Crypto.com und Cronos reagieren auf den Sicherheitsvorfall
Cronos Network teilte mit, den Exploit entdeckt und die Blockproduktion angehalten zu haben. Tectonic warnte seine Nutzer, die Plattform bis zum Abschluss der Untersuchung nicht zu nutzen.
Crypto.com-CEO Kris Marszalek erklärte, dass App und Börse des Unternehmens normal weiterliefen und nicht kompromittiert worden seien. Er kündigte ein vollständiges Postmortem nach Abschluss der Untersuchung an. Ein Zeitpunkt dafür wurde nicht genannt.

Marktreaktion: CRO bleibt zunächst stabil
Trotz des Exploits blieb der Kurs des CRO-Tokens zunächst weitgehend unbeeinträchtigt und stieg um knapp 5 Prozent. Dass ein großer Teil der geschätzten Mittel vor dem Stopp nicht von Cronos transferiert wurde, fiel mit dieser Kursentwicklung zusammen.
Welche Fragen jetzt offen sind
Im Zentrum steht nun das angekündigte Postmortem von Cronos und den beteiligten Teams. Es soll weitere Klarheit über Ursache und tatsächliche Schadenshöhe schaffen.
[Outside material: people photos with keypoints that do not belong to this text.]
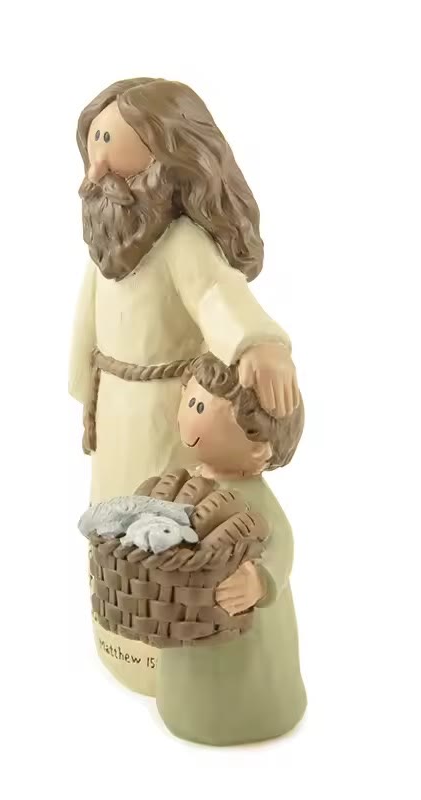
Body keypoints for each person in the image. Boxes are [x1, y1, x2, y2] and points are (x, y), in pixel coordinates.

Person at [69, 78, 301, 696]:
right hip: (114, 404)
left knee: (170, 526)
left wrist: (257, 343)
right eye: (94, 140)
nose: (97, 162)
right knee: (113, 524)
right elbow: (87, 321)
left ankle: (170, 655)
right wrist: (84, 390)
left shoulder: (180, 241)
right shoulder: (108, 243)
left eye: (112, 141)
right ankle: (118, 634)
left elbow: (216, 295)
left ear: (165, 152)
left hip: (169, 408)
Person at [155, 352, 306, 745]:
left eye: (201, 408)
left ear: (259, 449)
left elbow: (282, 544)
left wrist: (260, 581)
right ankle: (182, 707)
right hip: (186, 616)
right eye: (190, 400)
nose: (188, 416)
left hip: (244, 629)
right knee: (189, 668)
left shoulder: (255, 501)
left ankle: (257, 715)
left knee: (244, 672)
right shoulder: (188, 483)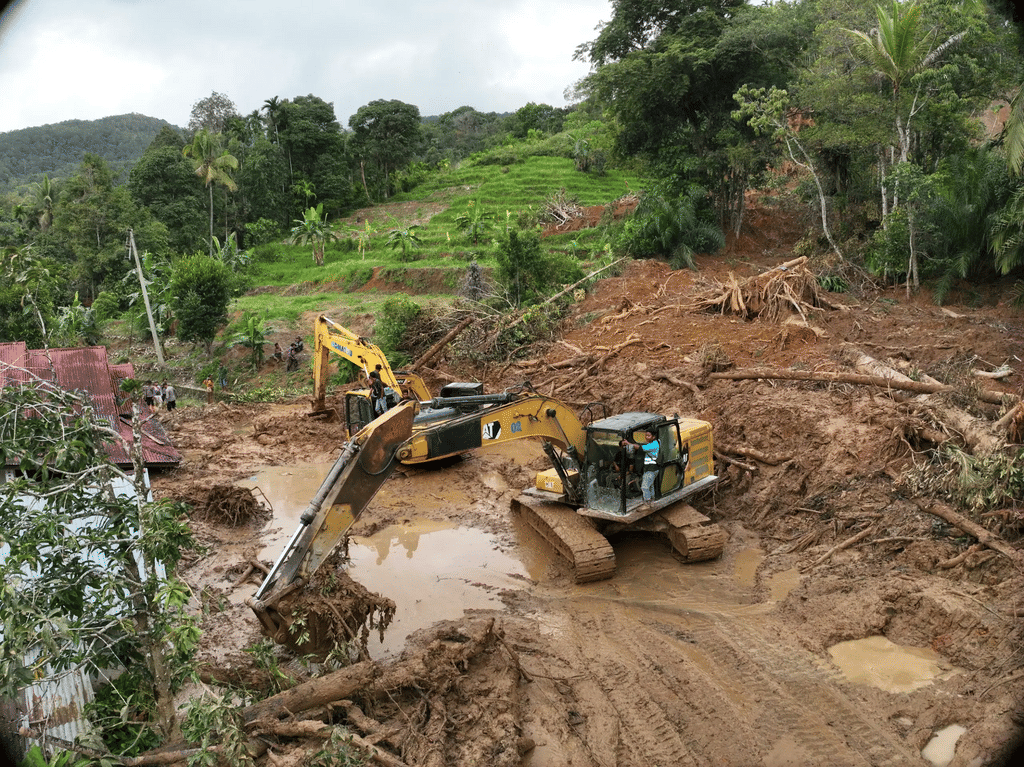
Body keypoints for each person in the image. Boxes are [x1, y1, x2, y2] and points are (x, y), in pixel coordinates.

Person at [621, 429, 660, 508]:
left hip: (651, 470)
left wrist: (628, 443)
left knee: (644, 487)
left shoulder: (653, 445)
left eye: (648, 436)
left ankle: (647, 504)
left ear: (653, 437)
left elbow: (639, 448)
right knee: (650, 486)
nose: (646, 437)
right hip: (652, 469)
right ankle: (652, 502)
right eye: (646, 435)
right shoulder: (654, 443)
Offen bleibt außerdem, wann die Blockproduktion wieder regulär aufgenommen wird und wie mit den rund 60 Millionen US-Dollar verfahren wird, die weiterhin auf der Chain verblieben.
Für Tectonic-Einleger bleibt insbesondere die Frage nach einer möglichen Entschädigung offen. Weder Cronos noch Tectonic hatten hierzu zunächst eine offizielle Zusage veröffentlicht.